WHAT NEEDS TO BE DONE
Using the lines below, work out the count of those that hold "program". Give the number only.

DATA PROVIDED
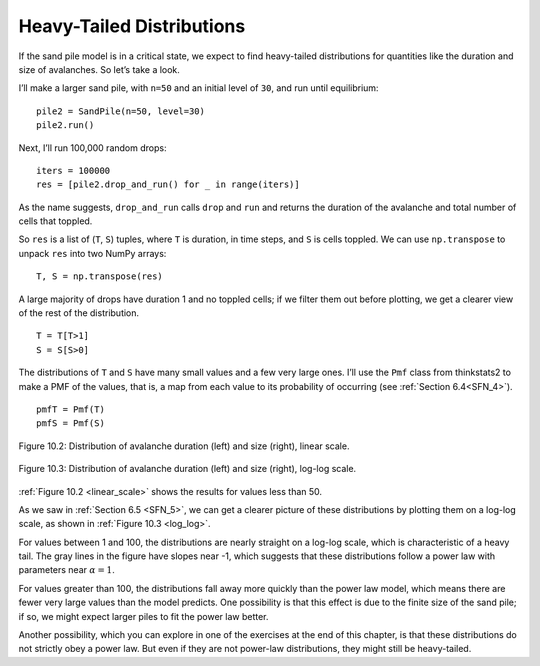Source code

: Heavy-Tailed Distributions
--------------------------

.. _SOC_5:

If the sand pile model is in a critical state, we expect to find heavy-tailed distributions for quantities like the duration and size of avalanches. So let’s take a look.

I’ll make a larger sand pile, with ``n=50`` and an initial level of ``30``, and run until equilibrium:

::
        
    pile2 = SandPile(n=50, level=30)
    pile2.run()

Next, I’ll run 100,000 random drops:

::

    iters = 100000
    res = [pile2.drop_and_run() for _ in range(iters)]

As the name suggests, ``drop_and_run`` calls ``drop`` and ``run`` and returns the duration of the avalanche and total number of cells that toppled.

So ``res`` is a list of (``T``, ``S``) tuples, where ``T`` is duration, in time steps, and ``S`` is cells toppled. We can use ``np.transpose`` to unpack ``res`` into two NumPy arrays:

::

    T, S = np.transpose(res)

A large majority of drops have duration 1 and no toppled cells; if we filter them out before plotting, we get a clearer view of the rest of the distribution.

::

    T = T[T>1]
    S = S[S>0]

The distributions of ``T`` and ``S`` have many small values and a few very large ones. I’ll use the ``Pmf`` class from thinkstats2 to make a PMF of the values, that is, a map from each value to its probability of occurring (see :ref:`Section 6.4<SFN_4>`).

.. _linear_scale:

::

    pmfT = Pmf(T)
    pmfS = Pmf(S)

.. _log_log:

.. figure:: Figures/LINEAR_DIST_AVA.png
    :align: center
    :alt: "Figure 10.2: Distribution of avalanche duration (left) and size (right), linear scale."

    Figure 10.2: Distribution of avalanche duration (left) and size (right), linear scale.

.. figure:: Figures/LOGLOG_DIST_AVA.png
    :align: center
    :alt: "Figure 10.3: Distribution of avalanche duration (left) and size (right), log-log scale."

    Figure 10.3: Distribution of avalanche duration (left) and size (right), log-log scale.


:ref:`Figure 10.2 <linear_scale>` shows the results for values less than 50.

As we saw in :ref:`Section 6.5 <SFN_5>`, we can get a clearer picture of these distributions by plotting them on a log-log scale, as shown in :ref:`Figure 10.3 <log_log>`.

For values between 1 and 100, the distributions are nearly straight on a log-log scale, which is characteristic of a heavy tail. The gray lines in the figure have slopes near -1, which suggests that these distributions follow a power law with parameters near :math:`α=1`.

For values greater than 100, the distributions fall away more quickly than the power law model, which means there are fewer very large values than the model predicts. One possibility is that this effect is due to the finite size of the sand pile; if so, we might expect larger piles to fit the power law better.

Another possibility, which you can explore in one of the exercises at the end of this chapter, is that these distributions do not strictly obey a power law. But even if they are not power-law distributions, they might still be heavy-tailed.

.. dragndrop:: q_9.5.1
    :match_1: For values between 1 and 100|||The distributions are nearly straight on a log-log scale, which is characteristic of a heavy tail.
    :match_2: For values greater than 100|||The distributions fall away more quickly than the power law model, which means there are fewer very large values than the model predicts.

--

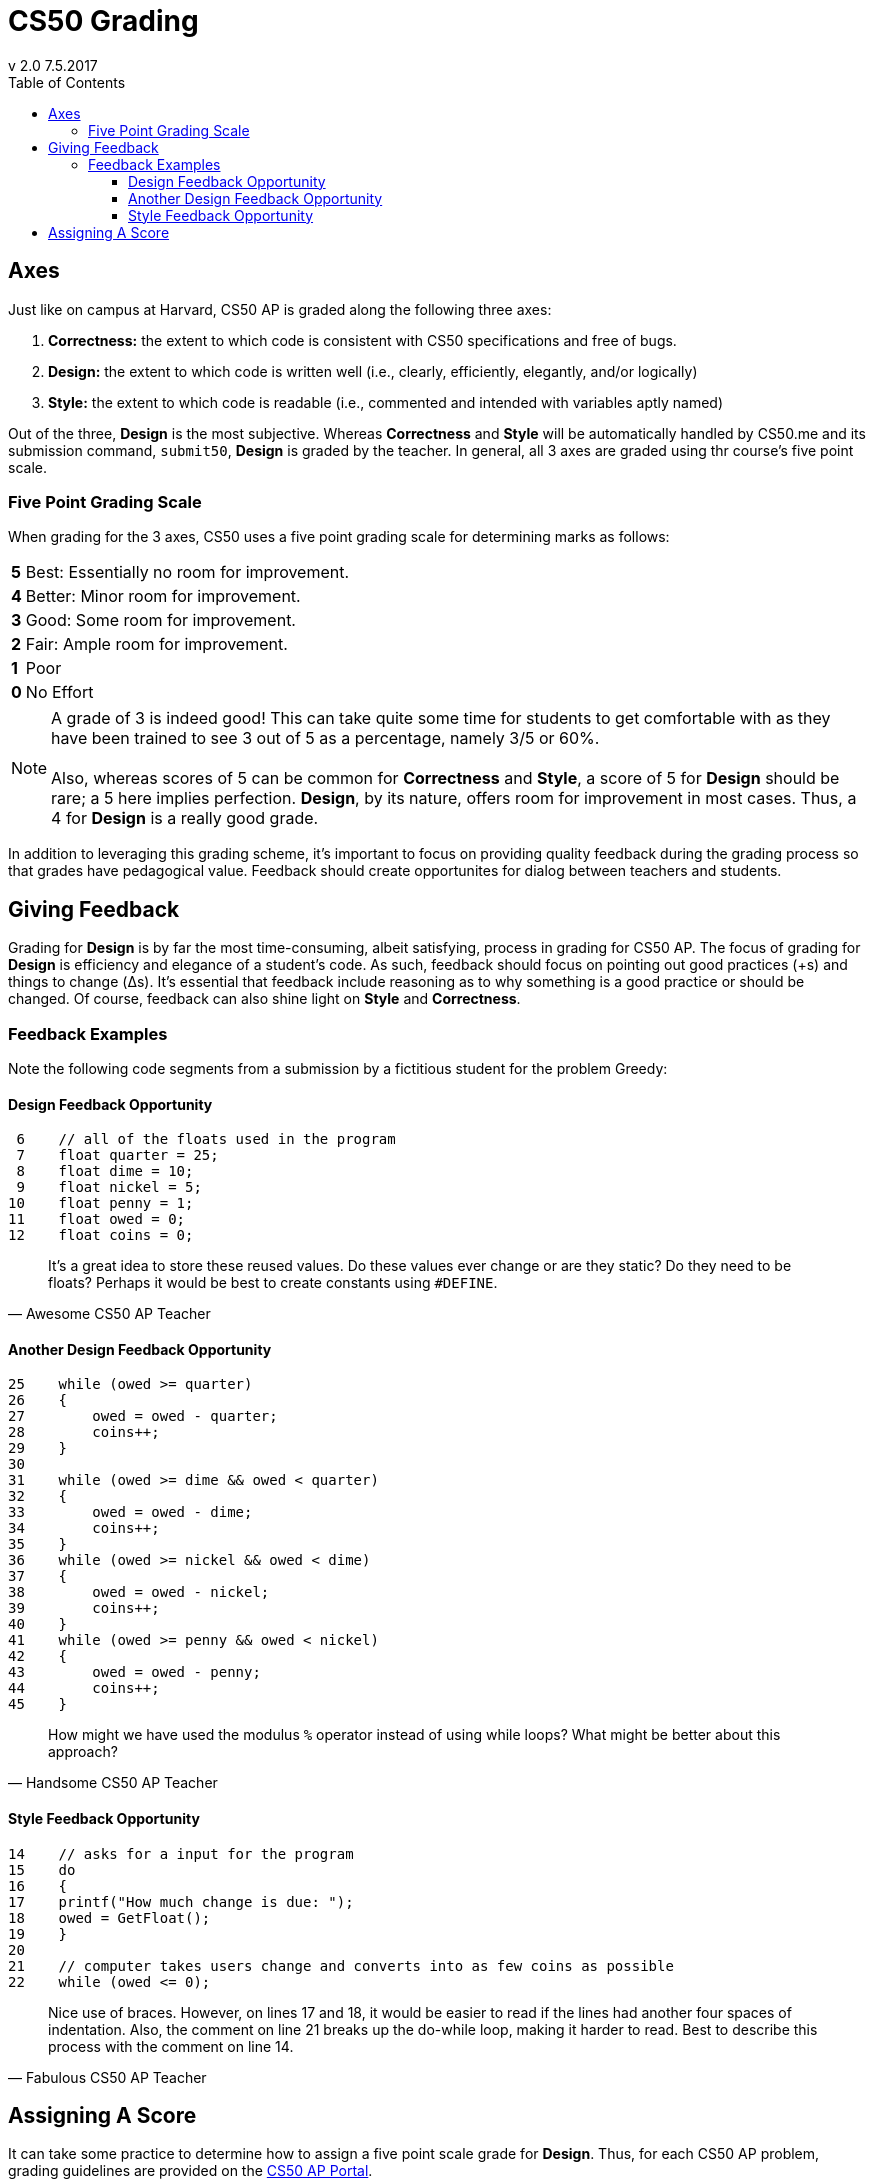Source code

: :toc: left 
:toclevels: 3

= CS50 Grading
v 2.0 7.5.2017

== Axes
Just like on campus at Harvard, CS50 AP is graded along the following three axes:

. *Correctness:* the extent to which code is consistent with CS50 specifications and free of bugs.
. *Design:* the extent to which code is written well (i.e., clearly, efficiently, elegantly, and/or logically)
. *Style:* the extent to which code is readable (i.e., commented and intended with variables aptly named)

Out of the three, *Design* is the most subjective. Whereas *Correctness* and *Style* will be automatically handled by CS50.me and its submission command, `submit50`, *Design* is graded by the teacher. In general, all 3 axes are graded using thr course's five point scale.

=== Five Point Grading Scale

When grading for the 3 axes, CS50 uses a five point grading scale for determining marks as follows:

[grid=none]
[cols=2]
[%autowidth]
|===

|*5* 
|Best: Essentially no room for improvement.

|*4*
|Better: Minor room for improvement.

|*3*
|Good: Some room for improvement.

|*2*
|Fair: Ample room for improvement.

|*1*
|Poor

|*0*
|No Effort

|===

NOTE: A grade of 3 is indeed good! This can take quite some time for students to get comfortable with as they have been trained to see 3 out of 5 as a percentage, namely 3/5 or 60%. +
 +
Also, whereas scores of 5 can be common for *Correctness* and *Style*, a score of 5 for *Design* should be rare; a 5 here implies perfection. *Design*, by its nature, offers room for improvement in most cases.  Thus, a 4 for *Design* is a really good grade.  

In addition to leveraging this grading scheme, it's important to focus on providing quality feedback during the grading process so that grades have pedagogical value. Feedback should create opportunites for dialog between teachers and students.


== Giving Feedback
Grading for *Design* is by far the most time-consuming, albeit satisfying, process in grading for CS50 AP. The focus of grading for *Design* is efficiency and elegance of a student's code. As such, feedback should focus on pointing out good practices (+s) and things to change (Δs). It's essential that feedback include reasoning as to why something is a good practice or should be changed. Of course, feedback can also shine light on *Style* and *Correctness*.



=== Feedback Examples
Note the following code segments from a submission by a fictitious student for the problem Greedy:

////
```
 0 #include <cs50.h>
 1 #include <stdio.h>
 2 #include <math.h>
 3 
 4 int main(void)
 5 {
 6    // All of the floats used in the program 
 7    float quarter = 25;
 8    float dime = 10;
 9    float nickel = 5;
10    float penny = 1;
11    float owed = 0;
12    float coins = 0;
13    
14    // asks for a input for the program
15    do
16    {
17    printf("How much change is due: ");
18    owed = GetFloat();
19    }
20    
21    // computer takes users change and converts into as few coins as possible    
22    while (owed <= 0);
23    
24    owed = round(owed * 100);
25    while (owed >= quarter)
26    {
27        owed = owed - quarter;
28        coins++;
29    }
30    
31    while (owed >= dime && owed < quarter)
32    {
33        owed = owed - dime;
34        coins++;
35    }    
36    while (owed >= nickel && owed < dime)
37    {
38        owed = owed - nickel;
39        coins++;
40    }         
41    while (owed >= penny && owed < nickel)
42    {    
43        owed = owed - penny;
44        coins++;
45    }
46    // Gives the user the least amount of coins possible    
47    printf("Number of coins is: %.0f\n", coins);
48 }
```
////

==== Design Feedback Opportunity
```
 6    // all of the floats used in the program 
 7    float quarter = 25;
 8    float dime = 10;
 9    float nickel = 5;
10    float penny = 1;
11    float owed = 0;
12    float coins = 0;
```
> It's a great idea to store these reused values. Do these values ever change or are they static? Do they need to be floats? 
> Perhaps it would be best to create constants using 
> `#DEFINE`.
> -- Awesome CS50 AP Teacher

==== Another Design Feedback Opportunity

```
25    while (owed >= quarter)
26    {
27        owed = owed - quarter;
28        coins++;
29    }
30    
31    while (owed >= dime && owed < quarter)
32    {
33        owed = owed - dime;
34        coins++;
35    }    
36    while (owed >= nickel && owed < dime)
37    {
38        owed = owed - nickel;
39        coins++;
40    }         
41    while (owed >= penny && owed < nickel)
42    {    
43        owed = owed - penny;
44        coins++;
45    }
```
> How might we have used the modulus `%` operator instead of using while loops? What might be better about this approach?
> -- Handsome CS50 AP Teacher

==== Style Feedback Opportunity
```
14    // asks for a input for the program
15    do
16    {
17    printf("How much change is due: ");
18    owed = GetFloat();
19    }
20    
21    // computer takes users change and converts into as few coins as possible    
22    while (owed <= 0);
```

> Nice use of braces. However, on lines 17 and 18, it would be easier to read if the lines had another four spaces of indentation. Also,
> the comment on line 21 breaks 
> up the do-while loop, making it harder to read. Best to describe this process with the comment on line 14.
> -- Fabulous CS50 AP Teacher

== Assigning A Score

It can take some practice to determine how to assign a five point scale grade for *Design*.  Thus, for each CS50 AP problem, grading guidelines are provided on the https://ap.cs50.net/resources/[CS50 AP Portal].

...

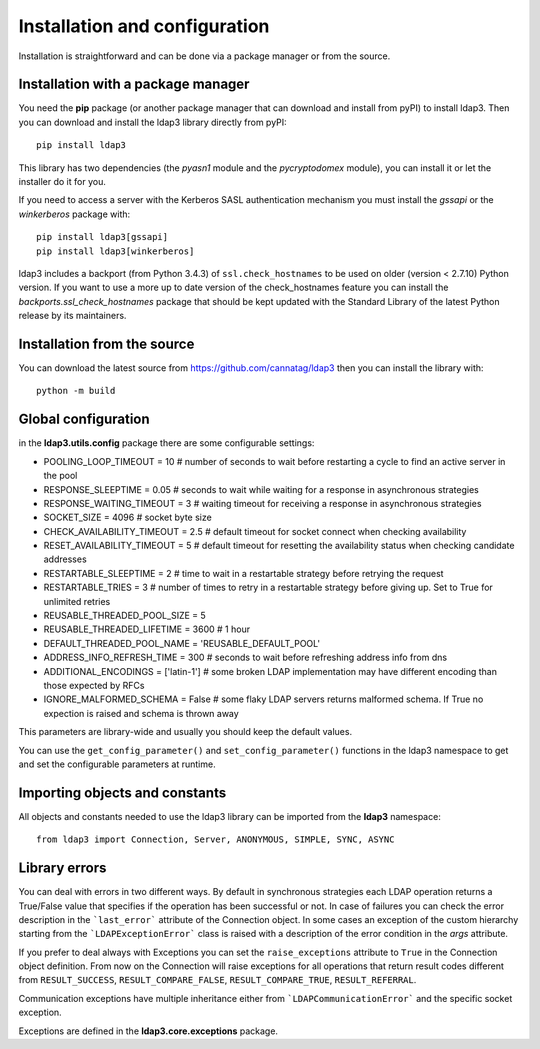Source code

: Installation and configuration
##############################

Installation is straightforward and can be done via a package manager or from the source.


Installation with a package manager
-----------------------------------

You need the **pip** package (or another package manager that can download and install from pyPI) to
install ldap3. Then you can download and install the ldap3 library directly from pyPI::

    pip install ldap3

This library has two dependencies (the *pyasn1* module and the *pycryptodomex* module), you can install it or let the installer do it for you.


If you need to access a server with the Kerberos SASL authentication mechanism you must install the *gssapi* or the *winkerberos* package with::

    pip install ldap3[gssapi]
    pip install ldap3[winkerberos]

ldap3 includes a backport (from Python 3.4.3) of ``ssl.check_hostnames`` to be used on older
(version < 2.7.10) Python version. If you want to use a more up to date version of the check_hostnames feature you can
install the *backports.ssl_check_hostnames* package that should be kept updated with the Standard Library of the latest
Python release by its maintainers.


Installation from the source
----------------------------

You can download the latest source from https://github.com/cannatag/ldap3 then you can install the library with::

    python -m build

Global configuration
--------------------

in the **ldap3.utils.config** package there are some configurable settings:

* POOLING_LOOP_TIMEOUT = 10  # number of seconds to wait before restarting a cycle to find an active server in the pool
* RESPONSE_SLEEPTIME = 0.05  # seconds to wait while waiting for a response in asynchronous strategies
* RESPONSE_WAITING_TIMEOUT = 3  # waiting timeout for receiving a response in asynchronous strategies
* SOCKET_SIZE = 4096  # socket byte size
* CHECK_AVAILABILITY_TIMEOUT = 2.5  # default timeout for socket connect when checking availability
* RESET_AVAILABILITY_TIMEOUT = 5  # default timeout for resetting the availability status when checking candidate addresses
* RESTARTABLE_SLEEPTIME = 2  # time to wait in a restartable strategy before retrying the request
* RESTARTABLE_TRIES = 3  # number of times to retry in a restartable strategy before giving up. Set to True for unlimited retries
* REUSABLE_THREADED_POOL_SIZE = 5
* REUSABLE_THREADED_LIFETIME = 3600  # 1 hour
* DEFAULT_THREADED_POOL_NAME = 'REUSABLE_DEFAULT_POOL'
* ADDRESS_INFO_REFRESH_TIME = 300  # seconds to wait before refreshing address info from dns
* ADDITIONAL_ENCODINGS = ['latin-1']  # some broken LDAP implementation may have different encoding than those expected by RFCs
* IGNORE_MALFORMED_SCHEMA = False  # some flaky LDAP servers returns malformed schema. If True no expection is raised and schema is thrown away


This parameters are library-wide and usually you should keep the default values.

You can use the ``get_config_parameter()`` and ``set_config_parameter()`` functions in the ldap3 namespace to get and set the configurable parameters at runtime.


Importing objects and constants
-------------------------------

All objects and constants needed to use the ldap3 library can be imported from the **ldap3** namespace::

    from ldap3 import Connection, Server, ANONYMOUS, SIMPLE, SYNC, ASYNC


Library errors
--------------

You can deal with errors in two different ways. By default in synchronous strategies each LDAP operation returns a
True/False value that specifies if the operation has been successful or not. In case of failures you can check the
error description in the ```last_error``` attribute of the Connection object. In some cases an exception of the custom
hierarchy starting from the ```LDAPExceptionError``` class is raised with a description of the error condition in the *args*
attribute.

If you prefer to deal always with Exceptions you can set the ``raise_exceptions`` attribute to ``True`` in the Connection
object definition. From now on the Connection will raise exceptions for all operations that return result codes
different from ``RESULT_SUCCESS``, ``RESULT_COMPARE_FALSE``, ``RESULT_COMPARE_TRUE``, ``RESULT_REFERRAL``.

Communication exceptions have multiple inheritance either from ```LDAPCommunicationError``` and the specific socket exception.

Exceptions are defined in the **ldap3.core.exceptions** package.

TASK ANSWER
4